Erinnerungen an vergangene Touren hat Ansgar Hagemann in Fotobüchern festgehalten. | Foto: Marie-Theres Himstedt
Erinnerungen an vergangene Touren hat Ansgar Hagemann in Fotobüchern festgehalten. | Foto: Marie-Theres Himstedt

Dass er so viel Zeit für sein Ehrenamt, unter anderem beim Allgemeinen Deutschen Fahrradclub (ADFC), investieren kann, hat einen ernsten Hintergrund: Vor fünf Jahren verunglückte Hagemann schwer. Seitdem ist er Frührentner. Ein Nagel in der Schulter und eine Metallplatte über dem rechten Schlüsselbein erinnern ihn an diese Ausnahmesituation, als ein Baustellen-Lkw ihm bei einem missglückten Überhohlmanöver den linken Unterarm abschälte. Heute ist die Hand stark verkrümmt, der Arm vernarbt.

Einen großen Schutzengel muss er wohl gehabt haben, dass er auf den Gehweg gestürzt ist und nicht vollends unter das Gefährt geraten ist: „Ich war mit einem Tempo von 32 Km/h unterwegs zur Arbeit und der Lkw wollte mich überholen, aber der Platz reichte nun mal nicht“, stellt er sachlich fest. Die Parteien einigten sich außergerichtlich.

„Mich gibt es nicht ohne Rad“

Verbitterung habe er nicht verspürt, sagt Hagemann rückblickend. Die vielen Erinnerungen an vergangene Pilgertouren hätten ihm während des langwierigen Heilungsprozesses Halt gegeben und verhindert, dass er in ein tiefes Loch fällt: „Schon in der Reha habe ich wieder angefangen zu planen“, sagt er mit einem Lächeln.

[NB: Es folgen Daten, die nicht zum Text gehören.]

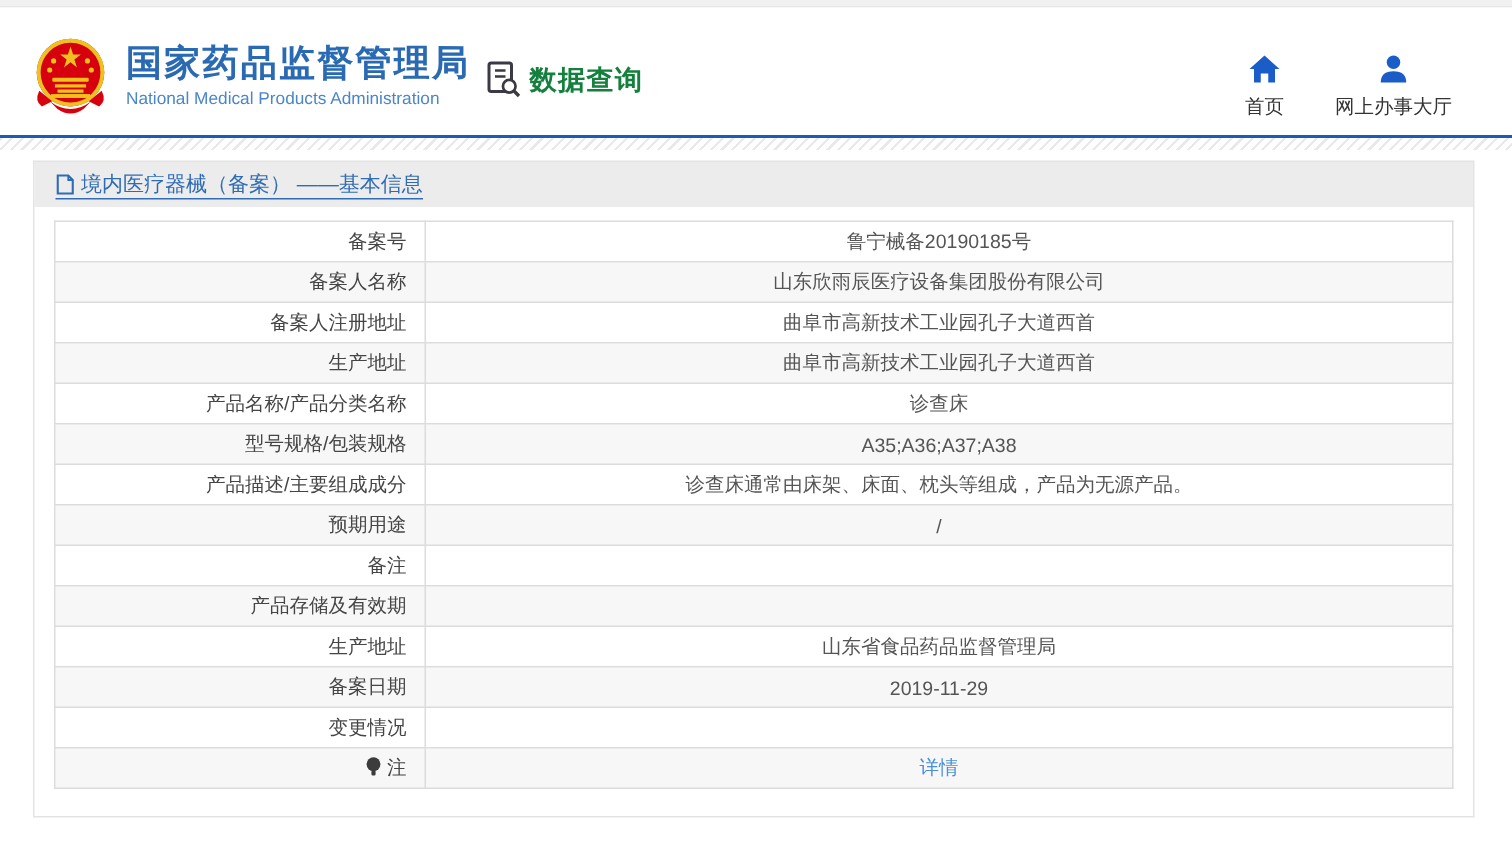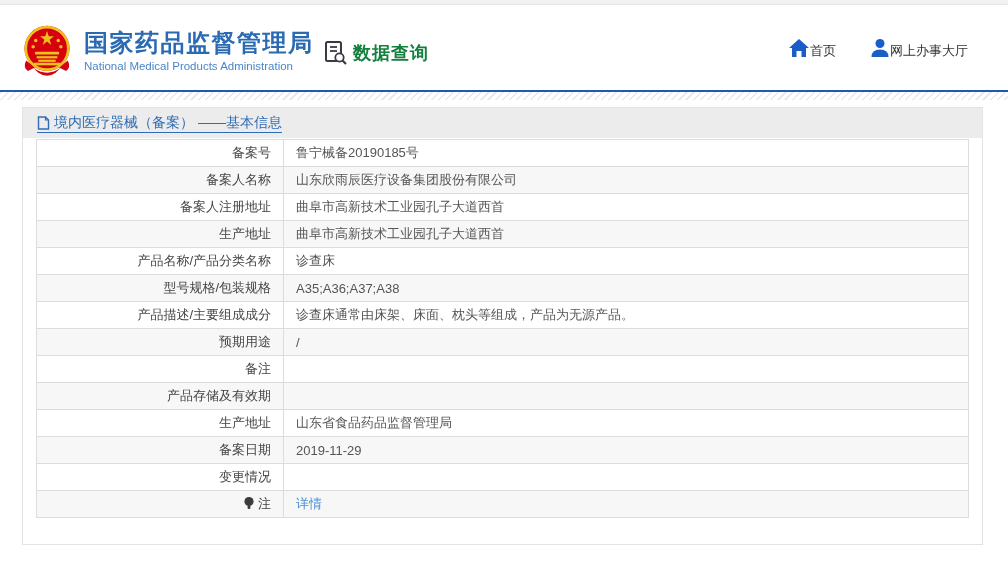--- a/index.html
+++ b/index.html
@@ -13,40 +13,40 @@
   
   .header { position:relative; height:85px; background:#fff; }
   .logo-wrap { position:absolute; left:21px; top:19px; display:flex; align-items:center; }
   .emblem { width:52px; height:54px; }
   .org-names { margin-left:11px; }
   .org-cn { color:#2a6ab2; font-size:24px; font-weight:bold; letter-spacing:1.5px; line-height:1.1; }
   .org-en { color:#4a86c8; font-size:11.5px; margin-top:4px; }
   .dq { position:absolute; left:322px; top:34px; display:flex; align-items:center; color:#15803d; }
   .dq-text { font-size:18px; font-weight:bold; margin-left:4px; letter-spacing:1px; }
   .nav { position:absolute; right:40px; top:31px; display:flex; gap:34px; }
-  .nav-item { display:flex; flex-direction:row; align-items:center; cursor:pointer; }
+  .nav-item { display:flex; flex-direction:column; align-items:center; cursor:pointer; }
   .nav-label { font-size:13px; color:#333; margin-top:6px; white-space:nowrap; }
 
   .blue-line { height:2px; background:#1b5cb0; }
   .hatch { height:8px;
     background:repeating-linear-gradient(135deg,#e9e9e9 0 1.5px,#ffffff 1.5px 5px); }
 
   
   .card { position:absolute; left:22px; top:107px; width:961px; height:438px;
     background:#fff; border:1px solid #e3e3e3; }
   .crumbbar { height:30px; background:#ececec; display:flex; align-items:center; padding-left:14px; }
   .crumb { display:inline-flex; align-items:center; gap:4px; color:#2f6cb5;
     font-size:14px; border-bottom:1px solid #2f6cb5; padding-bottom:0; }
 
-  .tbl-wrap { padding:1px 13px 0 13px; }
+  .tbl-wrap { padding:9px 13px 0 13px; }
   table { border-collapse:collapse; width:933px; font-size:13px; border:1px solid #c6c6c6; }
   td { border:1px solid #dcdcdc; height:27px; padding:2px 12px; background:#ffffff; }
   tr:nth-child(even) td { background:#f7f7f7; }
   td.lab { width:247px; text-align:right; color:#454545; white-space:nowrap; }
-  td.val { color:#555; }
+  td.val { color:#555;text-align:center; }
   td.lab svg { vertical-align:-2px; margin-right:3px; }
   a.detail { color:#4a90d9; text-decoration:none; cursor:pointer; }
 </style>
 </head>
 <body>
 
 <div class="topstrip"></div>
 
 <div class="header">
   <div class="logo-wrap">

Dank einer speziell angefertigten Lenkung an seinem roten Profirad kann er auch weiterhin wieder lange Strecken fahren: „Mich gibt es nicht ohne Rad“, sagt er mit einem Schmunzeln. Außer vielleicht beim Start der Telgter Wallfahrt, da geht er nachts die erste Strecke durch Osnabrück zu Fuß, um dann per Auto zum Startpunkt zurückzufahren und von dort mit seinen Fahrradpilgern gen Westfalen aufzubrechen.

Als Jesus auf die Bühne

Weitere Informationen erteilt Ansgar Hagemann unter info(at)pilgernperrad.de

Langes Ausruhen ist Hagemanns Sache nicht, die Prämisse gilt auch für den Katholikentag in Stuttgart: Kaum kommt die Gruppe am Mittwoch an, reist der Pilgerleiter auch schon wieder zurück, allerdings mit dem Zug, denn sein Terminplan ist eng. Rechtzeitig zum Wochenende muss er wieder in Bramsche sein, dann starten die Proben für das coronabedingt verschobene Passionsspiel in seiner Heimat mit 70 Mitwirkenden im Bramscher Kloster Malgarten: „Der letzte Jesus hat geheiratet und ist weggezogen“, sagt er mit einem Lachen. Und so sei er gefragt worden, ob er nicht die Hauptrolle übernehmen wolle.

Erfahrung bringt er genug mit, denn Hagemann ist bereits seit den 90er Jahren Mitglied des Vereins „Passionsspielgemeinschaft im Osnabrücker Land“, die regelmäßig seit den 70er Jahren die Geschichte aufführt. Denn Jesus, den will er nicht verpassen.